A map scale correctly reduces the actual distance on the ground to a corresponding distance on a map. Printing the scale on the map means the reader can work out the accurate distance between two points.
There is a standard ratio format for map scales e.g. “1: 25,000”. The first number is the unit on the map and the second number is the distance in real life of the same unit so 1: 25,000 means that 1cm on the map corresponds to 25,000 cm on the ground.
However, this simple concept of map scales is complicated by the curvature of the Earth's surface, which forces scale to vary across a map. We explain Map Projections in our posts Part 1 and Part 2.
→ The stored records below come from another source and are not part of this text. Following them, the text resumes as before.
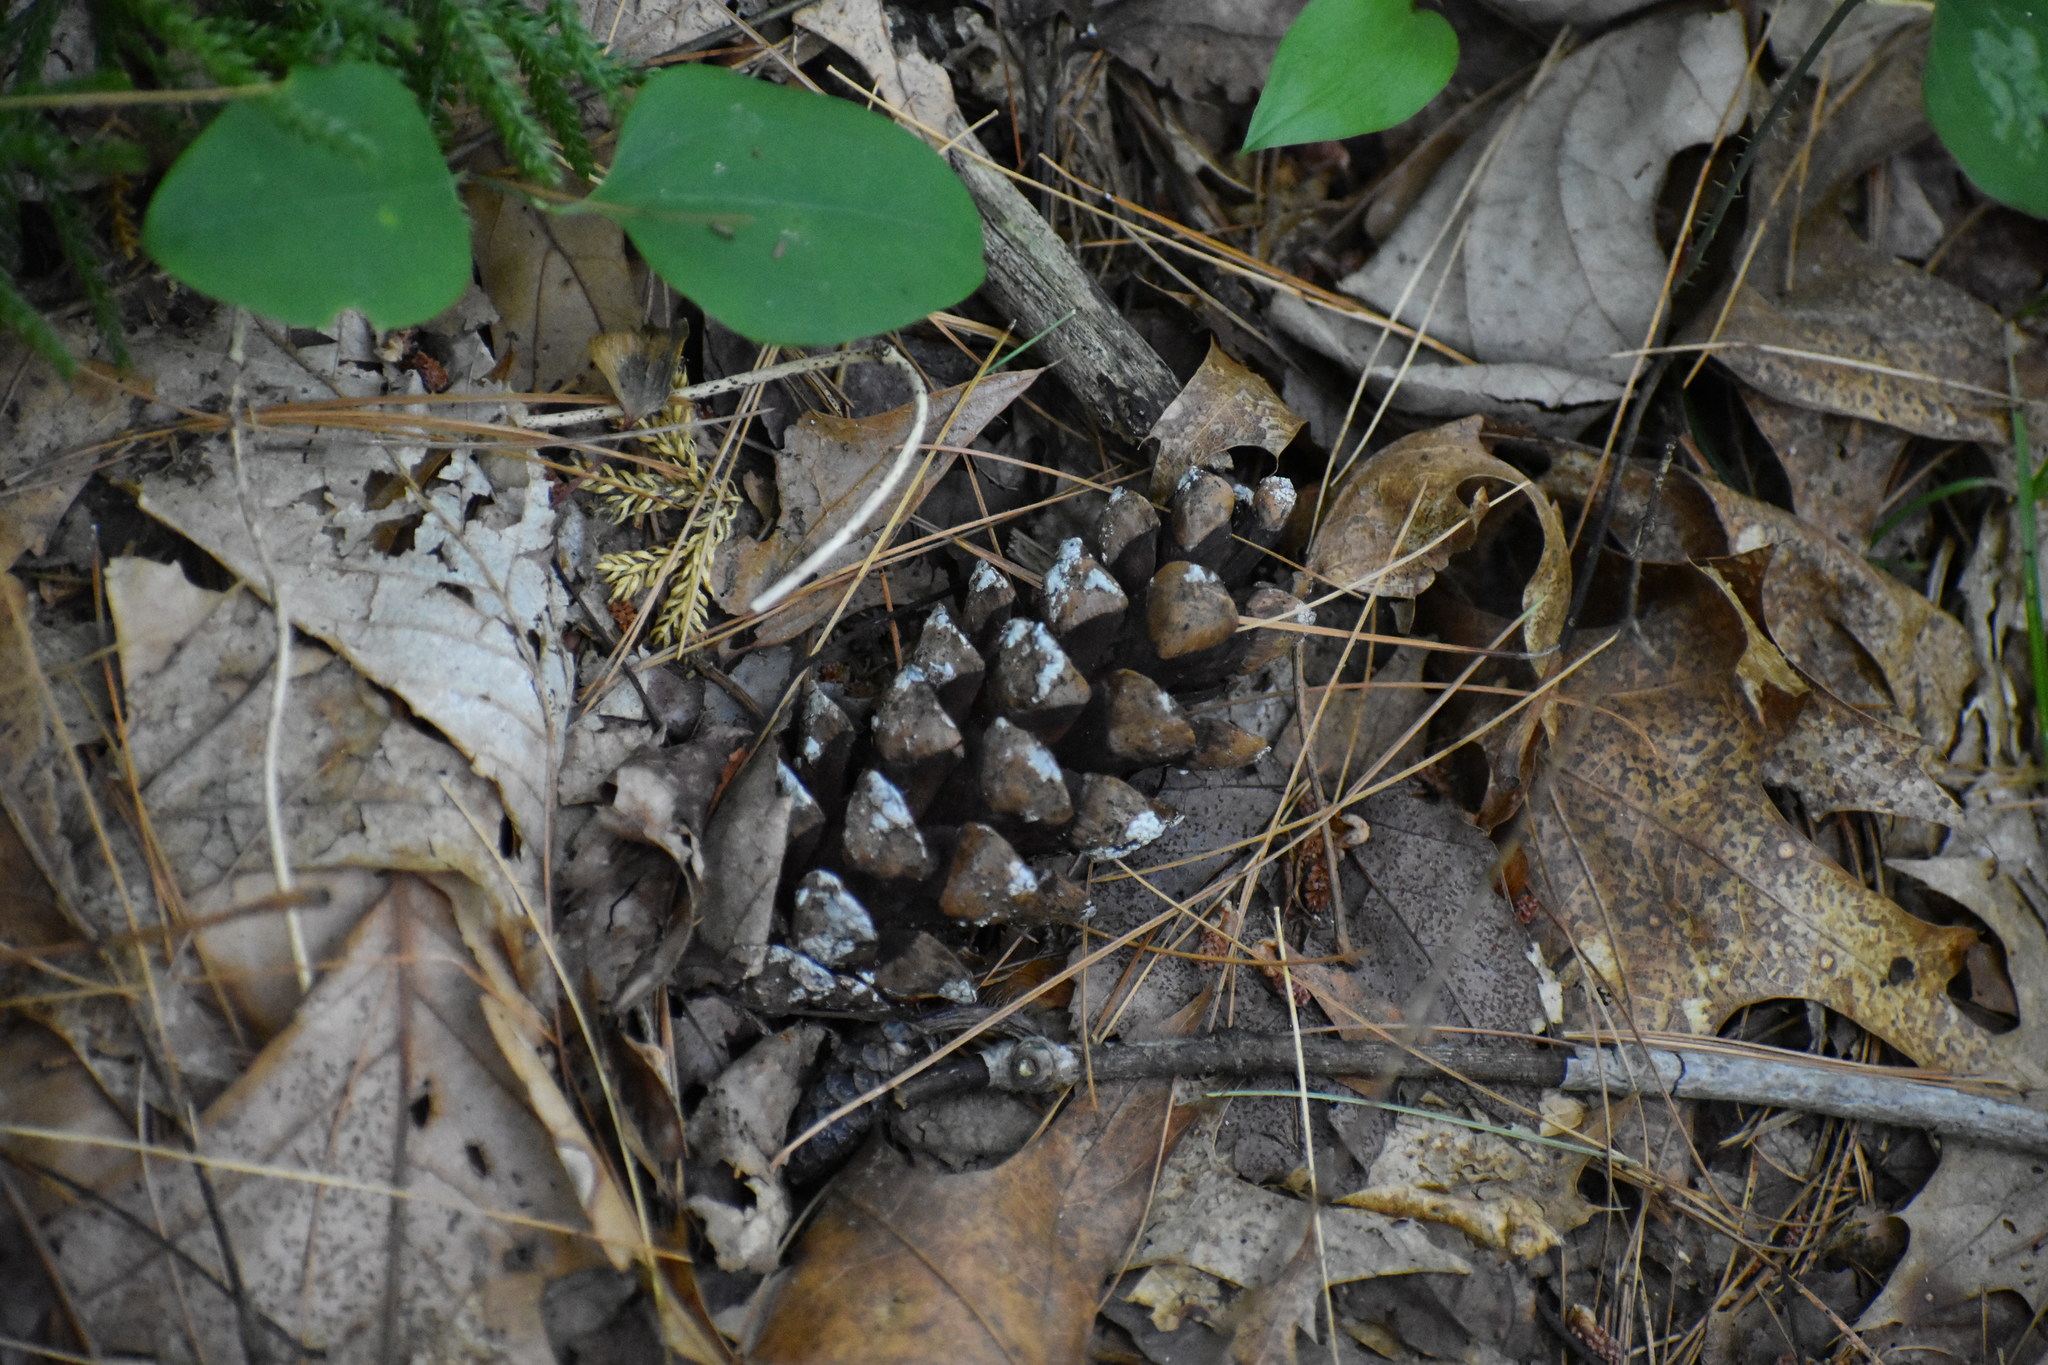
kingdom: Plantae
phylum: Tracheophyta
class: Pinopsida
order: Pinales
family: Pinaceae
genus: Pinus
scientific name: Pinus strobus
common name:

A distance of 25,000 cm is hard to visualise. Often a map scale will have an additional written scale giving a map unit and a real life unit – i.e. it converts one unit of measurement to another. For example, a UK Ordinance Survey (OS) map reads: “1:25,000 scale, 4cm to 1km”. The first scale corresponds to 25,000 cm on the ground as before. But the second ‘written scale’ of ‘4 cm to 1 km’ makes it easier to convert as 4 cm on the map represents 1km on the ground. Our Huge Geological Map of the World is a 1:22,000,000 scale. This means that 2.5 cm is equal to 500 km.
Putting a large area on a map, e.g. a world map, requires a small scale - this converts a large area into a small map. Our original map, the Future Map, is a 1:40,000,000 scale. The area shown here is around 15cm, so this image shows approximately 3,750km.
Putting a smaller area on a map, e.g. a street area of London, requires a larger scale to show more detail. Our London City Map is a 1:30,000 scale, meaning the 2.5km journey from Greenwich Park to the O2 fits into the same 15cm area.
Most maps include a graphic scale bar, which has two functions – to enable the reader to easily visualise distances on the map; and when enlarging or shrinking the map, the graphic scale remains true.